» YOUR GOAL: Copy the full listing below line for line, leaving out the pictures.

━━━ SOURCE INFORMATION

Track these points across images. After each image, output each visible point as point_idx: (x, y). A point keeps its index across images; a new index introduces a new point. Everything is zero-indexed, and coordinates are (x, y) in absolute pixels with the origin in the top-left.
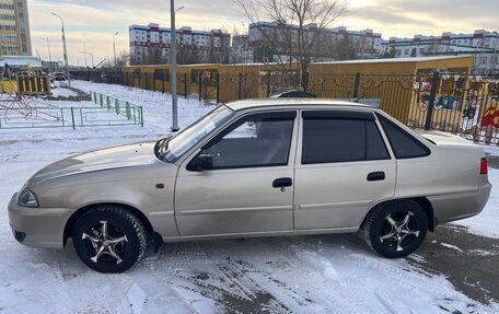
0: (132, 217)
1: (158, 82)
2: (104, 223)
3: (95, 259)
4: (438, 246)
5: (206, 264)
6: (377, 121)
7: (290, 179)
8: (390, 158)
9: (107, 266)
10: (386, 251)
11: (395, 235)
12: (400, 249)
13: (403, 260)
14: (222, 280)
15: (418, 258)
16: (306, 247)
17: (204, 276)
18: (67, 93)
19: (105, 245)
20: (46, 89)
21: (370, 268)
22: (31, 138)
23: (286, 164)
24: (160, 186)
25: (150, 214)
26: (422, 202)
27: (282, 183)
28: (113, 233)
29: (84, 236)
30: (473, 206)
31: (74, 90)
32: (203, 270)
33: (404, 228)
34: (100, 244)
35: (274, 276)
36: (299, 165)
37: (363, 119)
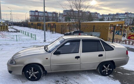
2: (33, 68)
3: (30, 78)
4: (116, 73)
5: (58, 78)
6: (101, 42)
7: (79, 56)
8: (104, 51)
9: (33, 79)
10: (103, 74)
11: (106, 70)
12: (107, 74)
13: (108, 76)
14: (63, 82)
15: (112, 76)
16: (83, 73)
17: (58, 81)
18: (13, 30)
19: (32, 74)
20: (7, 29)
21: (100, 78)
22: (5, 44)
23: (78, 53)
24: (47, 59)
25: (44, 66)
26: (112, 62)
27: (77, 57)
28: (35, 71)
29: (27, 72)
30: (125, 62)
31: (15, 29)
33: (108, 68)
34: (31, 74)
35: (76, 81)
36: (81, 53)
37: (97, 41)
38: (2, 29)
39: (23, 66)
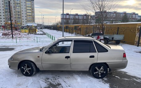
0: (32, 64)
1: (60, 29)
2: (26, 65)
3: (24, 73)
6: (93, 43)
7: (69, 56)
8: (96, 52)
9: (27, 75)
10: (96, 77)
11: (99, 72)
12: (100, 76)
13: (101, 79)
14: (52, 80)
15: (105, 79)
17: (48, 79)
19: (27, 70)
20: (35, 32)
22: (26, 44)
23: (69, 53)
24: (39, 57)
25: (36, 63)
26: (105, 63)
27: (67, 57)
28: (28, 67)
29: (22, 67)
31: (43, 32)
32: (48, 77)
33: (101, 70)
34: (25, 70)
35: (64, 80)
36: (72, 53)
37: (90, 42)
38: (31, 32)
39: (18, 62)
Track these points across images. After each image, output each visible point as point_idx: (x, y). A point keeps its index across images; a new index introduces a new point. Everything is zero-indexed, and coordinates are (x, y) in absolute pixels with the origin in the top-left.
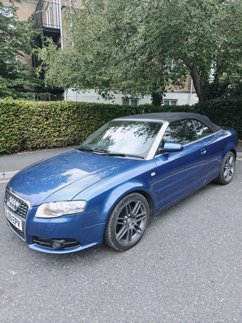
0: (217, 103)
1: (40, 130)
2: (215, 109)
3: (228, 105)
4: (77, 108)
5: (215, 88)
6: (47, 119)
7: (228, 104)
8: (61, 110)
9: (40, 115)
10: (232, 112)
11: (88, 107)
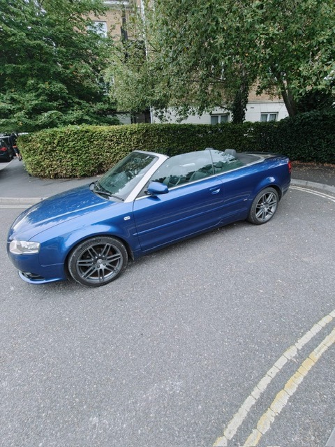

━━━━━━

» ANSWER BOX:
Track these points across images. After each image, output each visible point as point_idx: (x, y). A point keeps its index across images; a new index introduces a new point. Everything is zero-indexed, and coordinates are (x, y) in absolute pixels with the origin in the top-left.
0: (132, 217)
1: (158, 82)
2: (104, 223)
3: (95, 259)
4: (438, 246)
5: (206, 264)
6: (377, 121)
7: (290, 179)
8: (390, 158)
9: (107, 266)
10: (386, 251)
11: (395, 235)
12: (400, 249)
13: (403, 260)
14: (222, 280)
15: (418, 258)
16: (306, 247)
17: (204, 276)
18: (67, 93)
19: (105, 245)
20: (46, 89)
21: (370, 268)
22: (31, 138)
23: (286, 164)
24: (160, 186)
25: (150, 214)
26: (422, 202)
27: (282, 183)
28: (113, 233)
29: (84, 236)
30: (473, 206)
31: (74, 90)
32: (203, 270)
33: (404, 228)
34: (100, 244)
35: (274, 276)
36: (299, 165)
37: (363, 119)
2: (33, 68)
3: (30, 78)
4: (116, 73)
5: (58, 78)
6: (101, 42)
7: (79, 56)
8: (104, 51)
9: (33, 79)
10: (103, 74)
11: (106, 70)
12: (107, 74)
13: (108, 76)
14: (63, 82)
15: (112, 76)
16: (83, 73)
17: (58, 81)
18: (13, 30)
19: (32, 74)
20: (7, 29)
21: (100, 78)
22: (5, 44)
23: (78, 53)
24: (47, 59)
25: (44, 66)
26: (112, 62)
27: (77, 57)
28: (35, 71)
29: (27, 72)
30: (125, 62)
31: (15, 29)
33: (108, 68)
34: (31, 74)
35: (76, 81)
36: (81, 53)
37: (97, 41)
38: (2, 29)
39: (23, 66)
0: (32, 64)
1: (60, 29)
2: (26, 65)
3: (24, 73)
6: (93, 43)
7: (69, 56)
8: (96, 52)
9: (27, 75)
10: (96, 77)
11: (99, 72)
12: (100, 76)
13: (101, 79)
14: (52, 80)
15: (105, 79)
17: (48, 79)
19: (27, 70)
20: (35, 32)
22: (26, 44)
23: (69, 53)
24: (39, 57)
25: (36, 63)
26: (105, 63)
27: (67, 57)
28: (28, 67)
29: (22, 67)
31: (43, 32)
32: (48, 77)
33: (101, 70)
34: (25, 70)
35: (64, 80)
36: (72, 53)
37: (90, 42)
38: (31, 32)
39: (18, 62)
Track these points across images. After each image, output each visible point as point_idx: (x, y). A point keeps its index across images; a new index introduces a new point. Everything is zero-indexed, and coordinates are (x, y) in absolute pixels with the origin in the top-left.
0: (217, 103)
1: (40, 130)
2: (215, 109)
3: (228, 105)
4: (77, 108)
5: (215, 88)
6: (47, 119)
7: (228, 104)
8: (61, 110)
9: (40, 115)
10: (232, 112)
11: (88, 107)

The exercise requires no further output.